Time to get the show on the road
Saturday, October 4, 2008 at 11:43PM
Dana in Cancer

I'm writing this on the eve of my second surgery for breast cancer. Tomorrow I will rise at 5:30 a.m. to shower and prepare for my trip to the hospital. When I went through this two months ago, I would have never imagined that 8 weeks later, I'd be doing the same thing again!

Well, it won't be exactly the same. I am having a "re-excision " surgery where more breast tissue will be taken out. I had clean margins the first time, but the margins were too slim, leaving me with a higher risk of recurrence. This time, I told the surgeon to take as much as he wanted and I don't care what it looks like!

I know that he probably hears this a lot from women. I read that a common response upon first being diagnosed with breast cancer is, "Just cut it off!" And I was no exception.

The thing is, when it gets down to it and you are faced with the actual surgery, mastectomy is pretty darn scary. I think it's an easier decision if you have a large tumor or if the cancer has already spread. You're willing to do whatever.

It's harder when you're diagnosed with early stage breast cancer (tiny tumor) and your lymph nodes are clear. As the oncologist said to me, a mastectomy would be "overkill." I think he's right. If I'm ever faced again with breast cancer (God forbid), it would be a necessity.

I don't know why I got on that tangent, but I guess I'm talking out loud to comfort myself in the decision I made for a lumpectomy. Now, this surgery will also be different because I'm having the porta-cath placed on my left side (upper chest area).

So I really have no idea what to expect. I hope it's not too painful, but I'm going to let them load me up with pain pills to take home just in case.

I've been having dreams about chemo and losing my hair. The other night I had this weird dream that I was acting in a play and that some young woman who was supposed to be a make-up artist/hairdresser, walked up to me and did something to the back of my hair.

I said, "Hey, what did you do?" And I looked in a mirror and she had cut a huge hunk of my hair just in the center at the back of my head, up to my neck. And I was just livid with her for not asking for permission or anything--just whacking off my hair!

And I had this quick thought in my dream, "Well, it doesn't really matter because you're going to lose it in a couple of weeks anyway with chemo."

But I went on a rampage excoriating her for what she had done. People around me looked at me like I was way overreacting. It didn't matter; I just charged out of the room, yelling that I was leaving and not coming back.

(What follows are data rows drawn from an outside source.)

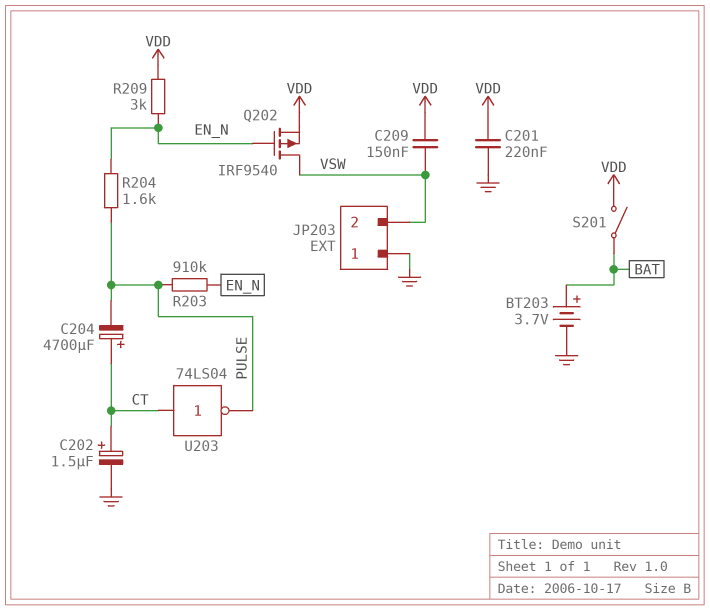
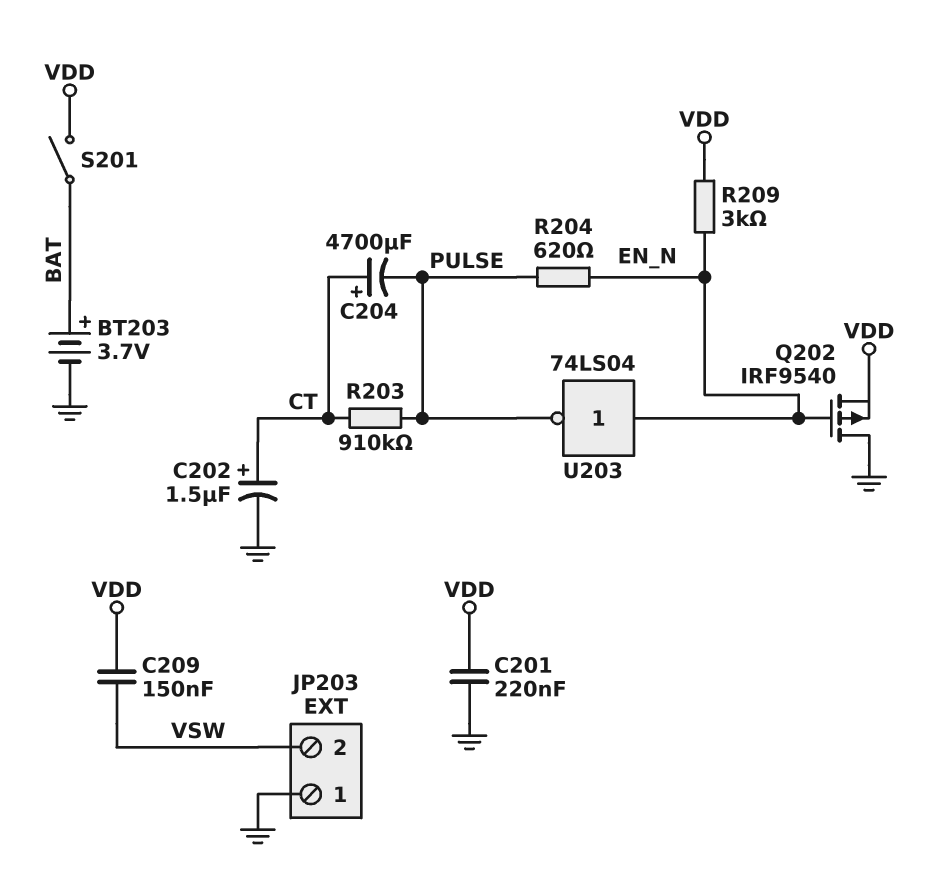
Q202: PMOS IRF9540 (G EN_N, D VSW, S VDD) -> PMOS IRF9540 (G EN_N, D GND, S VDD)
R203: 910k (EN_N, PULSE) -> 910k (CT, PULSE)
R204: 1.6k (EN_N, PULSE) -> 620 (EN_N, PULSE)
U203: NOT 74LS04 (in CT, out PULSE) -> NOT 74LS04 (in EN_N, out PULSE)

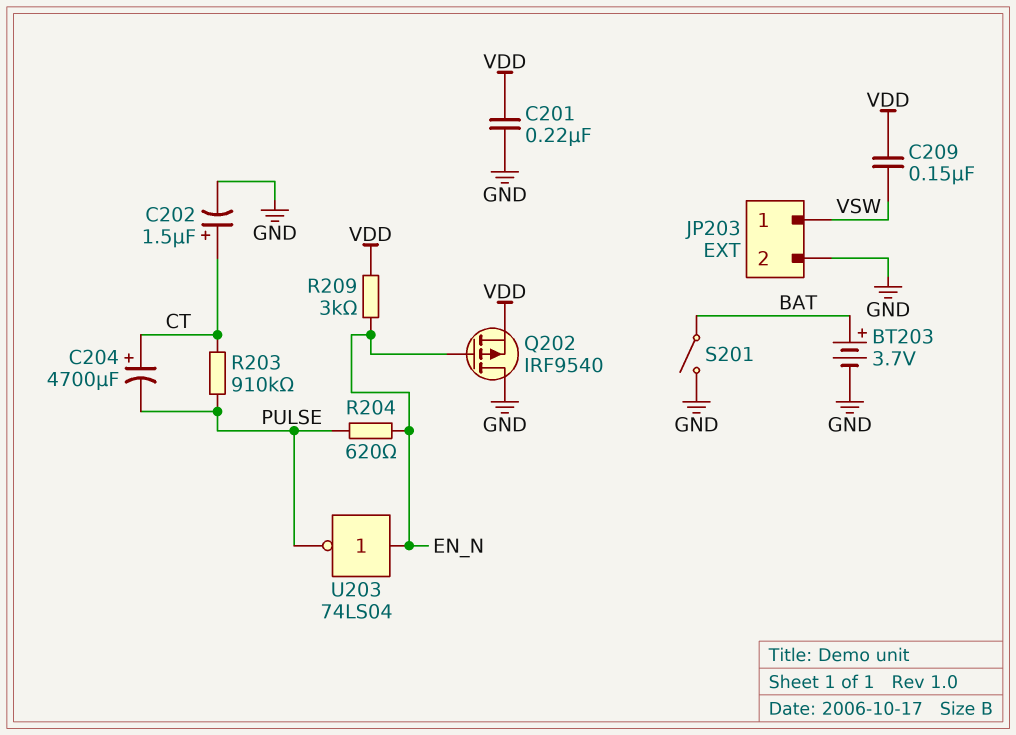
JP203 pin 1: GND -> VSW
JP203 pin 2: VSW -> GND
S201: switch (BAT, VDD) -> switch (BAT, GND)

Good grief, that dream seemed pretty transparent. So it would be fair to say that I'm pretty freaked out about the whole thing. It all just seems so surreal. Never in a million years did I think I'd be facing this.

It really helps for me to talk to other women who have been through this. Yesterday, my niece was married during a small ceremony at her home and she had a big wedding reception at a community hall.

While we were enjoying the music and food, my sister-in-law (my hubby's sister) called me off to the side and told me that her neighbor, Pat, was there. Pat went through all of this seven years ago. She asked if I would be interested in talking to Pat and, of course, I said yes.

A few minutes later, a petite, well-dressed blonde sat down next to me and we began our conversation. Pat is about 47 years old and was diagnosed with early stage breast cancer when she was 40. She went through the lumpectomy, chemo, and radiation and . . . I'm thrilled to say that today she looks great!

We exchanged emails so that Pat could email me with the name of the woman who helped her with a wig. She said she bought a synthetic wig because the human hair wigs were so expensive.

She warned me that you've got to be careful with a synthetic wig, though. She laughed when she recalled taking something out of a hot oven and melting her bangs when she stuck her head in too far! :!)

At the end of our conversation, Pat gave me a hug and I thought about how breast cancer can bring two women so close in just a matter of minutes. It's as if we're sharing the same life boat.

We discussed her treatment and the side effects she experienced. She reassured me over and over that I would get through this just fine. Music to my ears! These are the women who inspire me.

Pat was actually diagnosed on September 11, 2001, believe it or not. Wow, I can only imagine the emotions going on that day for her. She told me that she was going through chemo in October and that when her hair started to fall out, she had her husband shave it off.

Then, with a chuckle, she said that I should get a jack-o-lantern like she did and place my hair on it. She said they tried to make their jack-o-lantern look like Osama Bin Laden and made a beard with her hair! Gallows humor, she said. I can relate. You've got to have a sense of humor about this stuff.

I've noticed that I will make jokes about these things, but I don't like it when other people make them (mostly my husband). For some reason, it just makes me feel . . . hmmm . . . what is it? Trivialized? Something tells me I need to get over it because the people close to me need to let off some of the mental pressure as much as I do.